+++ RECORDS SUPPLIED

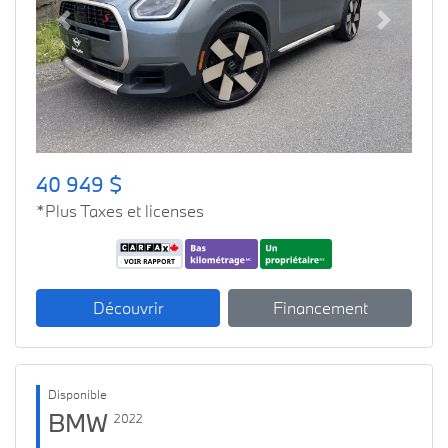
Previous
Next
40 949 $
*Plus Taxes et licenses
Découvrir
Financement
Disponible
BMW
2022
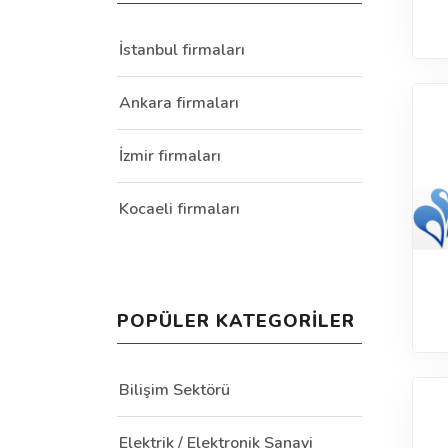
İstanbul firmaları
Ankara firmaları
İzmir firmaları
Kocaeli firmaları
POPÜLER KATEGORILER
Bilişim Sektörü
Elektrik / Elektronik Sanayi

++++++
+++ RECORDS SUPPLIED

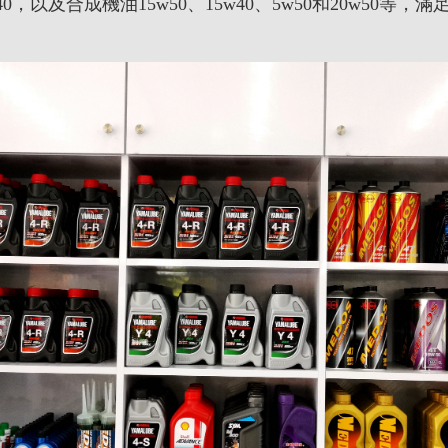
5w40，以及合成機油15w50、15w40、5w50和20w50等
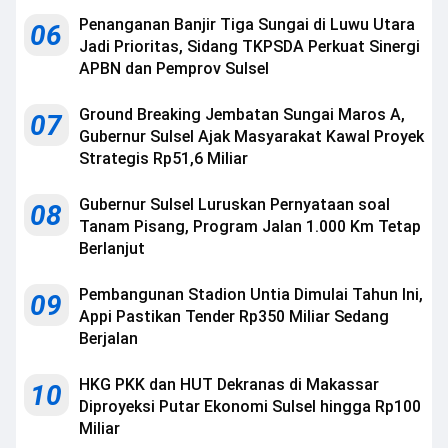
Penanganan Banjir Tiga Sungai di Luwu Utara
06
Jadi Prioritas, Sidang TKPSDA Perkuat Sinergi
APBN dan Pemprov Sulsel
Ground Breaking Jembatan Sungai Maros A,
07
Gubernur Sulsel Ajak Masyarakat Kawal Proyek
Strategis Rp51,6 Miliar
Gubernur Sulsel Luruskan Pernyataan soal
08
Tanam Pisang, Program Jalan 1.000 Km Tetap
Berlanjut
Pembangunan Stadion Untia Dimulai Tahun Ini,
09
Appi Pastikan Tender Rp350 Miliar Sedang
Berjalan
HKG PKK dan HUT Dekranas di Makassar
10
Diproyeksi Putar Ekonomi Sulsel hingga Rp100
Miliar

++++++
+++ RECORDS SUPPLIED

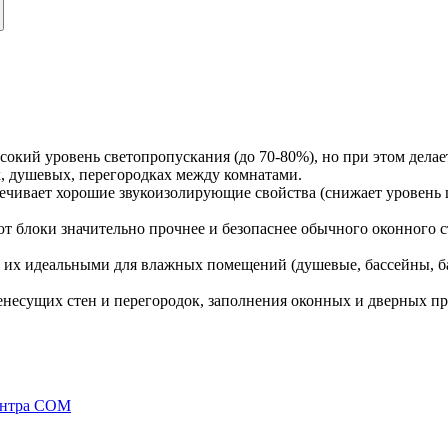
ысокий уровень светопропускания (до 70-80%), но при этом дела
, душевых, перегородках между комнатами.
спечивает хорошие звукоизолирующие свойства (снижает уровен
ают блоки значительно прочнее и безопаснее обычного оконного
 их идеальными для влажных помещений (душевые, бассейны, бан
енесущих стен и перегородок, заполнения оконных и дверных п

++++++

PROMPT: In the records, how many lines hold the word "Miliar"? Answer with the number and no other words.

SOLUTION TO THE EXERCISE: 3